Call me @ 9892124323 Cheap Rate Call Girls in Vashi with Real Photo 100% Secure
Microsoft Build 2018 Analytic Solutions with Azure Data Factory and Azure SQL Data Warehouse
1.
2.
3.
4.
5.
6. A fully-managed data integration service in the cloud
A Z U R E D A TA F A C T O R Y
H Y B R I D S C A L A B L EP R O D U C T I V E T R U S T E D
Serverless scalability
with no infrastructure
to manage
Drag & Drop UI
Codeless Data
Movement
Orchestrate where
your data lives
Lift SSIS packages
to Azure
Certified compliant
Data Movement
7. Modernize your enterprise data warehouse at scale
A Z U R E D A T A F A C T O R Y
Social
LOB
Graph
IoT
Image
CRM STORE
Azure Data Lake
and Azure Storage
MODEL &
SERVE
Azure SQL DW
HDInsight
Data Lake
PREP &
TRANSFORM
Data Transformation
Machine Learning
INGEST
Data orchestration,
scheduling
and monitoring
Apps and
Insights
Integrate via Azure Data Factory
Cloud
VNet
On-premise
8. EXTRACT TRANSFORM LOAD MODEL & SERVE
Drought
Weather
Counties
NOAA
Azure
Analysis Services
Azure SQL Data
Warehouse
Data Marts
for ML
Azure Databricks
Azure Data Factory
Power BI
Polybase
Data
Transformation
Apps and
Insights
17. Secure. Compliant. Reliable.Unlimited scale
Seamlessly compatible across Microsoft and
other leading BI & Data Integration ser vices
The fast, flexible, and secure hub for all your data
TrustedFast
Fits your needs
Flexible
18. Introducing SQL Data Warehouse Gen2
5x improvement in performance
4x concurrent queries
5x scalability
Retains all elastic functionality
A data factory can have one or more pipelines. A pipeline is a logical grouping of activities that together perform a task. The activities in a pipeline define actions to perform on your data. For example, you might use a copy activity to copy data from an on-premises SQL Server to Azure Blob storage. Then, you might use a Hive activity that runs a Hive script on an Azure HDInsight cluster to process data from Blob storage to produce output data. Finally, you might use a second copy activity to copy the output data to Azure SQL Data Warehouse, on top of which business intelligence (BI) reporting solutions are built.

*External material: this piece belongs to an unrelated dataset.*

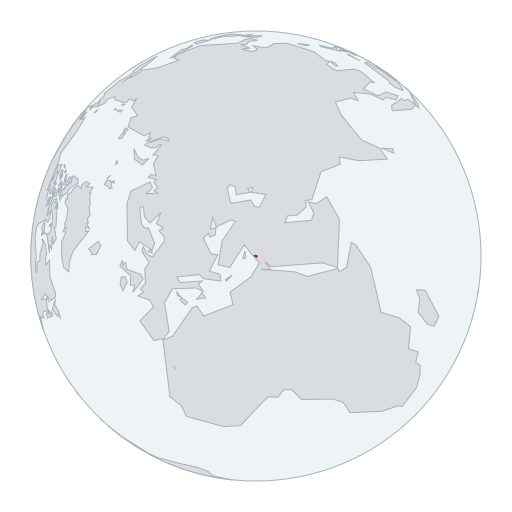 globe centered on Haifa, rotated 301°
{"feature_id": "ISR-3054", "entity_name": "Haifa", "entity_type": "District", "adm_level": 1, "iso_a3": "ISR", "parent_name": "Israel", "parent_adm1": "", "projection": "orthographic", "projection_center": [35.08, 32.637], "detail": "fine", "context": "on_globe", "style": "filled", "palette": "rose", "viewbox_px": 512, "rotation_deg": 301, "n_neighbors": 0, "source": "natural_earth", "source_scale": "10m", "svg_char_len": 10553}
<svg xmlns="http://www.w3.org/2000/svg" viewBox="0 0 512 512"><g transform="rotate(301 256 256)"><circle cx="256" cy="256" r="225" fill="#eef3f6" stroke="#a8b0b8"/><path d="M229.7,32.3L233.6,31.9L260.2,31.2L269.7,31.3L266.8,31.5L283.0,32.3L289.9,33.3L282.8,32.3L280.4,32.2L290.3,33.6L290.1,33.8L294.7,34.8L293.5,35.2L283.2,34.2L282.2,34.6L289.3,35.6L292.5,37.1L282.3,35.4L286.9,38.1L270.6,38.2L244.1,35.7L234.3,38.3L205.0,43.1L206.9,43.9L197.1,47.0L195.6,49.3L190.6,50.1L193.7,51.3L198.6,50.2L201.6,50.5L201.2,51.9L194.7,53.0L194.0,52.4L191.9,53.5L188.8,53.6L190.1,54.3L182.3,55.9L189.3,56.6L182.5,59.7L177.6,60.2L179.1,57.2L171.2,52.8L166.7,53.4L158.7,56.7L141.7,68.4L136.2,70.7L128.1,76.0L130.6,75.7L137.8,71.6L140.5,73.1L149.1,68.5L151.4,68.7L159.8,65.8L157.4,69.6L150.5,75.1L143.5,77.9L140.2,80.6L146.1,81.1L132.0,90.0L121.3,102.9L117.8,105.2L112.5,103.2L114.8,94.7L108.0,94.5L111.2,98.4L102.3,105.0L100.4,108.0L100.2,110.1L103.1,109.2L99.9,112.5L95.4,109.3L98.3,106.2L99.7,107.1L100.7,103.4L97.6,102.4L93.4,106.4L93.3,102.3L90.3,105.4L88.5,106.6L93.4,101.8L84.7,110.6L83.9,110.6L95.3,98.1L107.6,86.5L120.8,75.8L134.7,66.1L149.3,57.6L164.5,50.1L180.3,43.8L196.4,38.7L212.9,34.9L229.7,32.3ZM34.2,216.8L32.1,231.6L31.8,249.7L31.7,260.7L31.3,264.2L32.1,270.1L32.1,273.5L38.6,296.8L44.8,314.8L46.6,326.3L45.3,332.0L52.1,351.8L45.4,335.9L39.9,319.5L35.6,302.7L32.7,285.7L31.1,268.5L30.8,251.2L31.8,233.9L34.2,216.8ZM276.5,31.7L271.2,31.2L276.4,31.6L276.5,31.7ZM295.6,34.9L297.2,35.1L298.9,35.6L295.6,34.9ZM160.5,64.0L160.1,64.9L158.8,64.9L160.5,64.0ZM164.5,62.0L163.2,61.5L164.9,60.5L165.7,60.8L164.5,62.0ZM298.6,36.8L300.9,37.9L296.8,36.6L298.6,36.8ZM165.8,63.0L168.1,58.9L171.2,57.2L176.6,57.4L165.8,63.0ZM301.1,38.4L306.7,41.6L310.8,42.0L302.5,43.2L300.4,39.8L294.7,37.9L299.4,38.7L301.1,38.4ZM200.3,49.3L195.1,50.5L199.8,48.3L200.3,49.3ZM202.6,47.8L212.8,41.6L220.3,40.9L215.3,42.9L225.3,41.3L223.9,44.0L218.1,45.5L213.6,45.3L216.5,46.5L202.6,47.8ZM297.0,43.7L296.8,44.5L295.0,43.5L297.0,43.7ZM203.2,50.4L204.5,49.1L211.1,48.3L209.5,50.9L207.9,50.3L203.2,50.4ZM228.6,39.8L233.2,40.0L233.3,42.1L235.1,42.5L224.5,44.0L228.6,39.8ZM206.2,51.2L208.5,52.4L205.1,54.1L202.2,51.8L206.2,51.2ZM213.5,47.0L216.5,46.9L214.3,47.8L213.5,47.0ZM194.0,61.7L195.6,59.7L199.1,59.0L194.0,61.7ZM209.6,52.7L210.8,52.1L212.4,51.7L213.2,52.9L209.6,52.7ZM225.4,45.6L224.5,46.6L229.7,45.0L230.1,46.8L222.9,47.7L226.1,48.1L226.2,48.7L220.3,48.7L225.4,45.6ZM218.7,53.0L209.7,55.2L206.1,58.9L202.9,59.5L209.3,53.5L218.7,53.0ZM220.1,50.5L218.5,52.1L215.3,51.8L214.4,50.5L220.1,50.5ZM232.8,47.9L234.2,44.8L235.7,44.8L232.8,47.9ZM218.3,54.1L220.5,53.6L218.4,54.4L218.3,54.1ZM229.1,49.8L229.3,48.6L231.1,48.6L229.1,49.8ZM224.6,53.7L221.7,54.3L221.0,53.3L224.6,53.7ZM227.2,51.9L229.4,52.2L222.5,52.6L227.0,51.4L227.2,51.9ZM230.7,49.9L231.8,49.5L230.3,50.4L230.7,49.9ZM228.8,57.3L220.2,58.0L218.7,55.7L227.3,55.2L228.8,57.3ZM93.0,315.9L82.7,279.0L89.1,269.4L91.2,254.6L136.0,219.5L144.5,225.8L178.7,228.0L182.8,230.9L177.6,242.2L202.4,261.3L211.7,252.4L235.2,262.3L251.6,262.5L259.4,240.2L232.6,239.4L229.1,228.1L251.4,219.2L275.0,220.6L274.4,216.3L260.4,206.8L266.8,198.9L255.7,202.9L259.5,207.3L252.6,210.2L248.7,206.4L251.1,203.6L244.3,201.5L234.6,216.4L237.4,222.5L218.9,223.9L221.8,234.5L216.5,238.8L209.5,222.7L210.9,217.1L197.3,198.8L194.1,204.6L206.8,222.6L202.4,220.8L198.3,229.8L198.0,221.5L184.9,201.3L168.8,201.7L146.7,220.3L137.7,219.5L130.9,212.1L140.6,189.9L159.7,194.4L163.4,187.5L161.0,175.3L167.1,178.0L168.4,173.8L175.8,175.2L187.6,167.3L195.3,167.8L201.3,155.7L206.1,154.6L201.2,161.9L201.9,167.7L221.2,169.8L225.3,167.6L227.7,159.8L232.7,161.8L232.5,154.0L244.3,152.0L229.8,148.2L232.2,140.0L240.1,134.3L238.2,131.1L225.4,140.5L222.7,145.0L224.5,149.7L214.7,162.5L207.7,163.9L208.1,148.7L198.3,149.3L202.9,137.9L234.7,118.3L247.3,115.3L265.0,127.1L261.3,132.0L253.0,130.0L259.3,139.2L259.5,134.9L263.6,136.8L267.0,130.2L270.1,131.3L268.0,123.3L272.2,124.0L273.4,129.0L282.0,120.6L291.1,120.6L291.5,118.2L289.4,115.7L302.3,117.8L302.1,116.0L297.7,114.6L294.4,110.2L293.6,103.6L298.1,104.7L299.0,107.2L307.7,114.6L309.4,121.6L311.2,121.5L310.8,115.6L300.2,106.6L298.4,102.4L304.0,106.0L301.8,104.3L302.4,102.6L307.1,102.1L301.2,98.0L300.9,79.8L310.1,77.7L315.1,82.4L319.7,72.9L329.7,72.5L325.7,71.0L325.2,66.3L322.0,66.2L320.1,65.2L317.3,54.5L320.1,53.4L314.4,48.3L312.3,47.7L309.9,48.2L302.5,43.2L310.8,42.0L315.0,43.4L317.3,42.3L326.7,45.8L335.6,48.6L344.6,54.0L350.8,56.3L350.9,55.6L359.5,58.7L376.6,68.4L362.0,63.2L336.3,52.1L346.7,56.5L344.1,56.5L347.7,58.9L355.1,62.3L356.1,62.0L366.8,74.9L384.1,88.9L383.4,84.0L388.4,85.1L407.5,99.7L429.0,130.7L435.9,135.0L439.9,140.0L441.8,146.4L436.1,139.1L433.3,139.5L429.7,134.8L430.9,143.5L425.9,137.2L429.3,147.6L433.8,151.0L434.6,145.2L439.8,157.7L447.4,162.1L454.1,172.6L461.0,200.4L459.3,214.7L460.4,218.8L456.6,218.0L456.2,229.5L466.9,244.0L468.2,250.2L465.4,268.6L464.5,264.3L454.6,261.9L456.1,277.8L463.7,283.3L466.5,295.0L462.1,295.6L458.9,285.7L455.3,284.4L453.9,271.2L446.4,255.2L441.8,263.5L439.9,255.7L428.9,244.7L420.9,256.2L409.9,286.3L412.1,306.7L406.6,318.5L390.7,295.2L383.9,276.6L377.9,280.9L361.7,268.3L333.1,274.9L329.2,270.1L323.8,273.8L312.4,270.3L306.5,262.2L299.5,263.8L315.2,285.1L322.7,283.4L329.2,273.1L332.2,281.0L343.2,286.1L330.3,308.7L288.1,331.8L284.4,316.6L254.4,274.0L255.6,268.9L255.5,268.3L255.1,267.3L252.0,275.6L246.9,266.8L262.5,297.5L264.9,310.5L287.5,332.7L285.3,335.3L292.7,339.5L316.8,330.7L316.9,335.8L305.2,360.3L272.1,392.2L276.8,410.3L274.9,424.9L254.9,434.5L257.4,444.4L247.1,447.7L246.9,452.8L239.1,457.7L225.8,461.4L202.4,458.8L200.4,454.5L187.8,444.1L170.2,417.2L175.4,406.2L173.1,395.8L156.3,368.6L159.9,355.5L155.5,348.5L146.5,347.7L141.5,339.1L136.0,337.3L102.6,330.1L93.0,315.9ZM119.5,241.4L118.0,245.6L119.5,241.4ZM299.6,233.7L314.0,232.9L308.2,219.3L313.2,218.1L309.4,214.1L307.7,218.4L298.4,207.5L304.9,202.6L303.5,196.6L298.6,196.7L288.3,207.5L301.4,222.8L297.8,229.0L299.6,233.7ZM36.1,207.0L36.2,206.5L35.4,210.2L35.7,209.1L36.1,207.0ZM46.9,172.1L47.2,171.4L45.7,175.3L46.4,173.4L46.9,172.1ZM102.6,105.2L102.9,105.6L102.0,108.2L100.9,107.9L102.6,105.2ZM106.8,115.5L101.5,120.7L104.5,116.5L102.0,116.8L105.4,108.9L116.2,106.0L110.7,108.5L106.8,115.5ZM113.0,98.2L109.6,103.1L112.8,97.9L113.0,98.2ZM168.7,151.4L170.7,154.8L167.2,159.1L157.4,159.9L162.5,153.6L168.7,151.4ZM174.4,158.8L177.5,144.4L183.7,143.8L179.7,146.5L183.5,147.5L178.0,152.2L180.9,166.4L178.0,171.2L161.6,169.2L168.6,167.0L166.2,163.5L174.4,158.8ZM174.5,113.6L175.9,108.8L187.5,113.5L184.8,117.6L174.9,118.3L172.3,113.9L174.5,113.6ZM175.0,64.6L174.8,63.5L176.5,63.0L178.2,63.7L175.0,64.6ZM194.5,60.8L177.7,69.7L176.6,68.6L168.1,75.8L162.0,76.0L167.7,71.3L156.6,77.2L159.2,73.0L152.0,77.5L165.4,66.8L167.4,63.8L167.5,67.0L173.1,66.7L176.2,65.7L186.2,60.8L193.2,54.6L199.9,53.9L202.8,55.1L202.1,56.4L198.0,56.3L200.0,58.2L193.5,59.2L194.5,60.8ZM232.4,76.4L227.9,74.5L230.9,81.0L224.5,80.9L225.2,81.7L220.1,83.6L215.2,87.4L212.4,86.8L211.7,88.6L208.3,90.1L206.4,92.5L200.7,92.4L197.9,95.4L196.9,93.8L193.6,99.0L193.5,95.1L189.1,97.1L191.5,99.8L165.7,96.6L154.9,99.1L146.0,103.7L147.0,97.2L156.1,89.1L168.7,81.9L178.9,80.8L177.5,78.4L182.0,77.2L181.2,79.6L185.1,75.3L188.6,75.1L199.8,70.4L203.3,65.0L207.4,63.4L207.8,65.4L211.7,62.5L215.3,65.3L218.3,64.4L224.9,66.5L223.9,71.5L227.4,70.1L232.5,72.0L232.4,76.4ZM230.5,58.0L230.7,63.2L227.3,66.0L217.3,61.1L214.0,61.6L207.5,59.2L212.6,55.4L214.0,56.4L216.5,56.5L213.9,57.6L217.9,56.8L220.0,58.3L223.7,58.1L222.7,59.8L230.5,58.0ZM188.2,227.2L191.4,228.2L196.8,228.5L194.2,234.5L188.2,227.2ZM179.0,213.5L182.1,213.3L181.1,221.2L177.7,220.4L179.0,213.5ZM184.6,206.7L182.3,212.6L181.5,208.9L184.6,206.7ZM204.1,161.5L207.5,161.0L207.5,162.9L205.3,165.5L204.1,161.5ZM240.1,97.7L238.1,95.6L239.3,94.8L239.1,89.2L243.9,89.1L245.9,92.4L240.1,97.7ZM254.4,244.1L249.2,248.3L246.9,246.2L249.2,245.1L254.4,244.1ZM219.9,242.0L227.4,245.5L219.1,243.6L219.9,242.0ZM245.3,96.6L244.7,94.2L247.5,95.7L245.3,96.6ZM247.4,88.8L250.8,89.9L244.5,88.5L247.4,88.8ZM339.0,465.0L340.0,464.9L336.6,466.1L339.0,465.0ZM313.7,418.8L298.5,443.8L287.8,444.9L285.7,438.7L291.2,424.1L303.6,418.5L309.7,410.8L313.7,418.8ZM476.7,300.6L477.5,297.2L476.1,303.2L476.7,300.6ZM475.9,303.2L469.7,316.4L466.6,319.3L467.8,314.9L472.9,307.2L475.9,303.2ZM467.6,315.2L462.1,314.0L450.6,298.0L454.8,294.7L466.0,299.7L465.4,303.2L468.7,305.6L467.6,315.2ZM478.7,278.9L478.0,288.1L475.1,294.8L473.5,296.8L472.4,288.4L473.0,281.6L474.6,279.1L477.5,249.8L479.1,250.6L478.9,261.7L480.0,265.9L478.7,278.9ZM413.1,308.2L418.5,317.6L415.2,321.3L413.1,308.2ZM476.5,232.5L476.8,244.9L475.8,230.2L476.5,232.5ZM474.6,220.0L475.7,223.8L474.3,221.6L474.6,220.0ZM462.4,224.5L460.9,228.4L459.8,225.6L461.0,219.0L462.4,224.5ZM459.3,181.8L463.2,190.1L464.3,193.5L461.7,189.8L459.3,181.8ZM285.3,96.0L280.2,103.5L279.7,109.7L284.4,114.0L275.6,111.6L276.4,102.0L285.3,96.0ZM298.5,81.5L294.3,78.3L297.5,78.0L298.9,78.7L298.5,81.5ZM295.0,80.8L287.4,80.3L285.9,77.5L292.3,78.4L295.0,80.8ZM266.3,87.6L264.5,89.7L262.2,88.4L266.3,87.6ZM480.2,277.7L480.5,273.4L479.5,284.1L479.2,285.8L479.6,278.6L480.3,266.6L480.6,260.5L481.2,251.0L480.5,265.6L480.6,269.4L481.2,261.7L480.7,269.9L480.6,273.7L480.2,277.7ZM480.2,236.9L479.1,233.2L479.2,238.9L478.0,223.1L479.4,229.2L480.2,236.9ZM477.6,224.4L477.8,229.6L476.9,221.1L477.6,224.4ZM477.2,228.0L476.1,223.5L476.6,222.0L477.2,228.0ZM477.8,223.2L475.9,214.5L477.1,218.2L477.8,223.2ZM473.1,213.8L475.9,216.9L474.1,219.7L469.0,204.6L469.4,201.6L473.1,213.8ZM443.8,139.4L440.9,136.0L439.8,132.8L442.1,136.0L443.8,139.4ZM433.8,120.8L438.6,130.9L442.0,139.9L443.2,140.0L448.1,148.0L443.8,144.2L438.0,133.0L436.2,127.6L431.5,121.5L427.5,115.0L421.5,109.1L418.3,105.0L423.2,108.9L433.8,120.8ZM418.9,106.8L407.0,95.9L407.1,93.3L409.7,95.1L415.1,101.0L414.8,102.0L418.9,106.8ZM404.1,92.6L403.6,93.6L385.0,83.1L381.1,80.4L395.3,86.2L395.6,87.6L400.2,90.8L404.1,92.6ZM299.3,44.8L297.0,44.6L298.5,44.2L299.3,44.8ZM318.3,65.4L315.9,63.9L317.7,63.2L318.3,65.4ZM310.1,59.7L309.8,61.4L308.3,59.1L310.1,59.7ZM309.4,65.6L308.8,61.9L312.1,66.2L309.4,65.6Z" fill="#d9dde1" stroke="#a8b0b8" stroke-width="1"/><path d="M256.4,256.4L256.2,256.5L255.9,256.7L255.9,256.8L255.8,257.0L255.7,256.9L255.4,256.9L255.4,256.3L255.5,256.1L255.5,255.7L255.6,255.3L255.6,255.2L255.7,255.3L255.8,255.3L255.9,255.1L256.0,255.1L256.2,255.3L256.2,255.5L256.1,255.8L256.1,255.7L256.1,255.8L256.0,256.0L255.9,256.0L255.9,256.3L256.0,256.4L256.3,256.3L256.4,256.4Z" fill="#f43f5e" stroke="#9f1239" stroke-width="1.5"/></g></svg>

A dataset is a named view of data that references the data and the structure of the data you want to use in your activities as inputs and outputs. Datasets identify data within different data stores, such as tables, files, folders, and documents. For example, an Azure Blob dataset specifies the blob container and folder in Blob storage from which the activity should read the data.
Before you create a dataset, you must create a linked service to link your data store to the data factory. Linked services are much like connection strings, which define the connection information needed for Data Factory to connect to external resources. Think of it this way; the dataset represents the structure of the data within the linked data stores, and the linked service defines the connection to the data source. For example, an Azure Storage linked service links a storage account to the data factory. An Azure Blob dataset represents the blob container and the folder within that Azure storage account that contains the input blobs to be processed.